*ASSIGNED TASK*: Give every line below again, exactly as it appears.

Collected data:

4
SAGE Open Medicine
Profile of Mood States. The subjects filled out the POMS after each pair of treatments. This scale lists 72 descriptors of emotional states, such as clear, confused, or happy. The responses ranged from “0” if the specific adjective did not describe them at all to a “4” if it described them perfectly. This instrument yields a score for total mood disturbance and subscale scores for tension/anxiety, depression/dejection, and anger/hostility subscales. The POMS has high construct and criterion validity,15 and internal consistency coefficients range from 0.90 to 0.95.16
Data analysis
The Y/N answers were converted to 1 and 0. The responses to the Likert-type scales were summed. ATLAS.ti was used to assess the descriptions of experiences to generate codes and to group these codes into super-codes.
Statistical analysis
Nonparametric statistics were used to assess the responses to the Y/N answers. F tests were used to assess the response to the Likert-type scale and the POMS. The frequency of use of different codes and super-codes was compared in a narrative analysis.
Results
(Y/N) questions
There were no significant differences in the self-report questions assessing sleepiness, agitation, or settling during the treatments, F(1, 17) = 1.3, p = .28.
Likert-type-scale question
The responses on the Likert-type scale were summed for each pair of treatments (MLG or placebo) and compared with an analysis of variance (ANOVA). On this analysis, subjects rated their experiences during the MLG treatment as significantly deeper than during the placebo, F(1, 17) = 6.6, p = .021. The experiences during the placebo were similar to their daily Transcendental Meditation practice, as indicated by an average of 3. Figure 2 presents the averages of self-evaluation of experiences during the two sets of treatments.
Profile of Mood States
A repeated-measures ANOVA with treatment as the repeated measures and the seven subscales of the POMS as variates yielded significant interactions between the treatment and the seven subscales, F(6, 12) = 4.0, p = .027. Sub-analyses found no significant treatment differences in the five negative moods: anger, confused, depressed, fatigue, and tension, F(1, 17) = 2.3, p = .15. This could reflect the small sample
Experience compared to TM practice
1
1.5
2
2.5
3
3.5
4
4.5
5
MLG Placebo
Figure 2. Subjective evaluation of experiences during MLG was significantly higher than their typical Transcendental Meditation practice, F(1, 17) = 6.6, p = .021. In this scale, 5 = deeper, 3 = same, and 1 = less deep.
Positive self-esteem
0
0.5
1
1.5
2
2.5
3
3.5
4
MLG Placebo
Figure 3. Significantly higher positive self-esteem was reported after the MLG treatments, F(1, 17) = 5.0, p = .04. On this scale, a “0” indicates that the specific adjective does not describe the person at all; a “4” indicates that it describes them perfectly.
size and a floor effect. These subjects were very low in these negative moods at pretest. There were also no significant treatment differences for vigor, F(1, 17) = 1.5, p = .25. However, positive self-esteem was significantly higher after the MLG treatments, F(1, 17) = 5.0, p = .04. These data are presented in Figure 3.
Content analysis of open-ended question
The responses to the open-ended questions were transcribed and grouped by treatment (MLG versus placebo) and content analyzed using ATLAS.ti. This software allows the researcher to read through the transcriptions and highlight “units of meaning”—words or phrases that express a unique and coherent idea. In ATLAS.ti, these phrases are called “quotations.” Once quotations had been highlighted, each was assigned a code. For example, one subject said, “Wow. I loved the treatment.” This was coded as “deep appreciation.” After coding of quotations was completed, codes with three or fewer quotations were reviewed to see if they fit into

*RESULT OF THIS TASK*:
4
SAGE Open Medicine
Profile of Mood States. The subjects filled out the POMS after each pair of treatments. This scale lists 72 descriptors of emotional states, such as clear, confused, or happy. The responses ranged from “0” if the specific adjective did not describe them at all to a “4” if it described them perfectly. This instrument yields a score for total mood disturbance and subscale scores for tension/anxiety, depression/dejection, and anger/hostility subscales. The POMS has high construct and criterion validity,15 and internal consistency coefficients range from 0.90 to 0.95.16
Data analysis
The Y/N answers were converted to 1 and 0. The responses to the Likert-type scales were summed. ATLAS.ti was used to assess the descriptions of experiences to generate codes and to group these codes into super-codes.
Statistical analysis
Nonparametric statistics were used to assess the responses to the Y/N answers. F tests were used to assess the response to the Likert-type scale and the POMS. The frequency of use of different codes and super-codes was compared in a narrative analysis.
Results
(Y/N) questions
There were no significant differences in the self-report questions assessing sleepiness, agitation, or settling during the treatments, F(1, 17) = 1.3, p = .28.
Likert-type-scale question
The responses on the Likert-type scale were summed for each pair of treatments (MLG or placebo) and compared with an analysis of variance (ANOVA). On this analysis, subjects rated their experiences during the MLG treatment as significantly deeper than during the placebo, F(1, 17) = 6.6, p = .021. The experiences during the placebo were similar to their daily Transcendental Meditation practice, as indicated by an average of 3. Figure 2 presents the averages of self-evaluation of experiences during the two sets of treatments.
Profile of Mood States
A repeated-measures ANOVA with treatment as the repeated measures and the seven subscales of the POMS as variates yielded significant interactions between the treatment and the seven subscales, F(6, 12) = 4.0, p = .027. Sub-analyses found no significant treatment differences in the five negative moods: anger, confused, depressed, fatigue, and tension, F(1, 17) = 2.3, p = .15. This could reflect the small sample
Experience compared to TM practice
1
1.5
2
2.5
3
3.5
4
4.5
5
MLG Placebo
Figure 2. Subjective evaluation of experiences during MLG was significantly higher than their typical Transcendental Meditation practice, F(1, 17) = 6.6, p = .021. In this scale, 5 = deeper, 3 = same, and 1 = less deep.
Positive self-esteem
0
0.5
1
1.5
2
2.5
3
3.5
4
MLG Placebo
Figure 3. Significantly higher positive self-esteem was reported after the MLG treatments, F(1, 17) = 5.0, p = .04. On this scale, a “0” indicates that the specific adjective does not describe the person at all; a “4” indicates that it describes them perfectly.
size and a floor effect. These subjects were very low in these negative moods at pretest. There were also no significant treatment differences for vigor, F(1, 17) = 1.5, p = .25. However, positive self-esteem was significantly higher after the MLG treatments, F(1, 17) = 5.0, p = .04. These data are presented in Figure 3.
Content analysis of open-ended question
The responses to the open-ended questions were transcribed and grouped by treatment (MLG versus placebo) and content analyzed using ATLAS.ti. This software allows the researcher to read through the transcriptions and highlight “units of meaning”—words or phrases that express a unique and coherent idea. In ATLAS.ti, these phrases are called “quotations.” Once quotations had been highlighted, each was assigned a code. For example, one subject said, “Wow. I loved the treatment.” This was coded as “deep appreciation.” After coding of quotations was completed, codes with three or fewer quotations were reviewed to see if they fit into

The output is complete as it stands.